- EXCERPT:

Mike, Jan, Geoff, Susan, and Tessa are all here now. I think we're just waiting for Ann...

Of course, everyone has scattered to get some food, so I'll get pictures shortly.


----------



## geoffthomas (Feb 27, 2009)

I decided we need someone posting in addition to Heather.
We will post more pics soon.

Just sayin......


----------



## Betsy the Quilter (Oct 27, 2008)

Taken with my webcam:








Susan and Heather look at Ann's DX while Geoff looks on.









Mike takes a picture of me taking a picture of him!

Betsy


----------



## Leslie (Apr 7, 2008)

Oh, so cool. Live pictures! I wish I could be there.

Betsy, do you have Skype on your computer? I could dial in!

L


----------



## Michael R. Hicks (Oct 29, 2008)

Leslie said:


> Oh, so cool. Live pictures! I wish I could be there.
> 
> Betsy, do you have Skype on your computer? I could dial in!
> 
> L


Leslie - Betsy ran off to do a bit of shopping with Susan. But if you want, give kreelanwarrior a try on Skype and we can see if we connect...


----------



## Leslie (Apr 7, 2008)

Well, that sort of worked! I got to see Mike, Heather, Betsy, Geoff... we couldn't talk, though. Too much static.

L


----------



## Michael R. Hicks (Oct 29, 2008)

Leslie - sorry bout that! The wifi here went down and we lost the connection. Not sure what the deal was with the static. I'll look into that. Was good to see ya though!


----------



## Betsy the Quilter (Oct 27, 2008)

Are y'all still at the mall?

Betsy


----------



## Betsy the Quilter (Oct 27, 2008)

Ann, got Heather's drool off your DX yet?

Betsy


----------



## luvmy4brats (Nov 9, 2008)

I tried to slip it into my purse, but she caught me. 

Now, I know I NEED a DX. I should have gotten one when I was planning to before.


----------



## Betsy the Quilter (Oct 27, 2008)

LOL!  It was a great meet up, can't wait to see the other pics.  Did your husband show up?

Betsy


----------



## luvmy4brats (Nov 9, 2008)

We had 10 Kindles, 10 Oberons, 4 Netbooks (3 of them Acers) and at least 4 iPhones. I was going to take a picture of all of that wonderful technology, but got too excited about seeing Ann's DX. (Ann, I really was happy to see you too...promise!)


No, he got stuck in a meeting. I had to leave to get the BRATs to soccer practice.


----------



## Ann in Arlington (Oct 27, 2008)

I got home about 10 past 5.

It was good to see everyone. . . .but surely there were more pictures taken. . . .And (sorry!) was it Tessa who came down from New York. Talk about dedication.

I did have one PM here and 2 messages on my cell phone with various numbers, but, as it happened, I didn't need them. I was so touched that everyone was worried about me. . . .then I got there and realized _I_ was the only one with a DX and they just all wanted to see it.

- EXERCISE INSTRUCTIONS:
a: According to the meetup thread, how many Kindles were at the gathering?
b: Carry on the meetup thread from its final post.

- DATA LISTING:
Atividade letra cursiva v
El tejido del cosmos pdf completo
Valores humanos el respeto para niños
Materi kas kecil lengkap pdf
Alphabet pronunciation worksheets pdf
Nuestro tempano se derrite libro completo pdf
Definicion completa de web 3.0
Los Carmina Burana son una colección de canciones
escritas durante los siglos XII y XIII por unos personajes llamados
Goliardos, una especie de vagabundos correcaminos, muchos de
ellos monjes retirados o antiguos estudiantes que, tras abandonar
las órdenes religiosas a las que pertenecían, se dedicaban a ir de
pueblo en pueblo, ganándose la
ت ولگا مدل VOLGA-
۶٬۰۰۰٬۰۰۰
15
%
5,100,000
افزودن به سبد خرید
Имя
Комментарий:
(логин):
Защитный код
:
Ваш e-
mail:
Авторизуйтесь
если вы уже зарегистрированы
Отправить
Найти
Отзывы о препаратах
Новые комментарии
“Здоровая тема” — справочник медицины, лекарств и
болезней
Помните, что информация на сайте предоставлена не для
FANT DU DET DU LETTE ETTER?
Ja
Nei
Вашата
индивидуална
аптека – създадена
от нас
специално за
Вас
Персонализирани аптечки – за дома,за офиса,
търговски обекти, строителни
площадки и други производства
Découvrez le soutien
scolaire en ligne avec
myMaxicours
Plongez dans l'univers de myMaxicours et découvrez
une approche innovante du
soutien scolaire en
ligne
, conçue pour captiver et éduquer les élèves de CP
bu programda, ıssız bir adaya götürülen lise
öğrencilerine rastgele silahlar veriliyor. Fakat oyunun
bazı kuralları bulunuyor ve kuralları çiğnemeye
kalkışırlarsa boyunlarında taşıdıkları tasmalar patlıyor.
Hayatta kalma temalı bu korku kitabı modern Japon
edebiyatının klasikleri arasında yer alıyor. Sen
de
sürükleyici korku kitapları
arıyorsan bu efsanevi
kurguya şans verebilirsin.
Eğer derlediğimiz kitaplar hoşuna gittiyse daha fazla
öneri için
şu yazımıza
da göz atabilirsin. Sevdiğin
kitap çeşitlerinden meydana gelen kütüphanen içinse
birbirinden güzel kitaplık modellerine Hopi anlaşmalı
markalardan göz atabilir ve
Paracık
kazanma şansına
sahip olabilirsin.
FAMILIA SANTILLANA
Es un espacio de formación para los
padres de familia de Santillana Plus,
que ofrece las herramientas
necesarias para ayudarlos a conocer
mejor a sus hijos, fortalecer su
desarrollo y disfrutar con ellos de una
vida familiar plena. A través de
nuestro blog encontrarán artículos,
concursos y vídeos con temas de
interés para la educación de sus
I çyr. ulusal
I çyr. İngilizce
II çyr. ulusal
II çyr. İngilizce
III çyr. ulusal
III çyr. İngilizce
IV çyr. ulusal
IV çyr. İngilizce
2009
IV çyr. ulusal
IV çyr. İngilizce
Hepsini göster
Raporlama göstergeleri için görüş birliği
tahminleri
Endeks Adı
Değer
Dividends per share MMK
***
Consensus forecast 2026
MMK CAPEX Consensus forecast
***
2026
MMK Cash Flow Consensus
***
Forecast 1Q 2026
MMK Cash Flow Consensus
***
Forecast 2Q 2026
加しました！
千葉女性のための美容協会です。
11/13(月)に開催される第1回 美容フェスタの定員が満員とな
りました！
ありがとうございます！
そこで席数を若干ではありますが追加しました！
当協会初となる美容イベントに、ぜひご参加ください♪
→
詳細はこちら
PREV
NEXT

- LIST OF ANSWERS:
a: There were 10 Kindles.

b:
Unfortunately we didn't get a full "tech" picture. Amongst the 8 of us, we had 10 Kindles and 4 laptop/netbooks. Plus at least 3 iPhones. What a geeky bunch we are. . . . .


----------



## Ann in Arlington (Oct 27, 2008)

Oh, and at least 2 Vera Bradley bags and 2 j'tote bags. . . .and I had an oberon card case. . . . .so enablers were in force as well!


----------



## Betsy the Quilter (Oct 27, 2008)

I almost brought my Vera Bradley bowler but brought my PacSafe messenger bag that I've posted about instead.

Of course we brought netbooks--we needed those to talk to each other, didn't we?


With all those netbooks, no one else could post pictures on the spot??

Betsy


----------



## geoffthomas (Feb 27, 2009)

Here is one of the pics I took.
Jan, Mike, Tessa, Susan and Ann on the right.


----------



## Susan in VA (Apr 3, 2009)

Betsy the Quilter said:


> With all those netbooks, no one else could post pictures on the spot??


I took a bunch of pictures but I don't have a netbook!

Of course one of you guys could have taken them straight off my camera chip... but noooo..... so now I hafta go deal with Photobucket myself


----------



## drenee (Nov 11, 2008)

Susan, stop complaining and give us the pics!  LOL.  Just kidding.  I'm very anxious to see all the pictures of your lovely afternoon.
deb


----------



## Susan in VA (Apr 3, 2009)

Official Meeting Report (my version ):

I think a good time was had by all.

Betsy and I did NOT go "shopping", we went for coffee. (How could we go shopping... the mall doesn't have a fabric store!)

Several of us drooled over Ann's DX, though we tried not to do so literally.

We saw Oberon's new light blue on Heather's journal; it looks very attractive, and as Geoff pointed out, the design shows up better on the lighter background than on some of the darker ones.

Heather's kids were there part of the time and are a delightful bunch.

Mike was wearing a cool t-shirt advertising In Her Name; it looks good and maybe he'll post the website for where to get one. (Or maybe he's already done that and I'm just out of touch.) Jan was not wearing one. I mean, she was wearing _something_, but not one of those t-shirts.

Heather and Ann showed me the results of the font hack, and now I'm finally convinced. I hadn't bothered installing it before because I thought that the default font was perfectly good enough, but theirs are so much better!! For anyone else still on the fence about this, it really does make a difference. I realize now that I should have taken a picture of their Kindles and mine with all three fonts side-by-side to illustrate the point.

Tessa bravely drove all the way down from New York to meet us. Does this mean we've just had the first trans-regional meetup?? The First National Meetup can't be far behind!


----------



## Ann in Arlington (Oct 27, 2008)

Susan in VA said:


> Of course one of you guys could have taken them straight off my camera chip... but noooo..... so now I hafta go deal with Photobucket myself


Did you _ask_ anyone to do that Hmmmm?

Well then. . . .no whining!


----------



## mlewis78 (Apr 19, 2009)

Glad to see that you had a good time.  This is your 3rd meetup right?  I want to see more pictures, please.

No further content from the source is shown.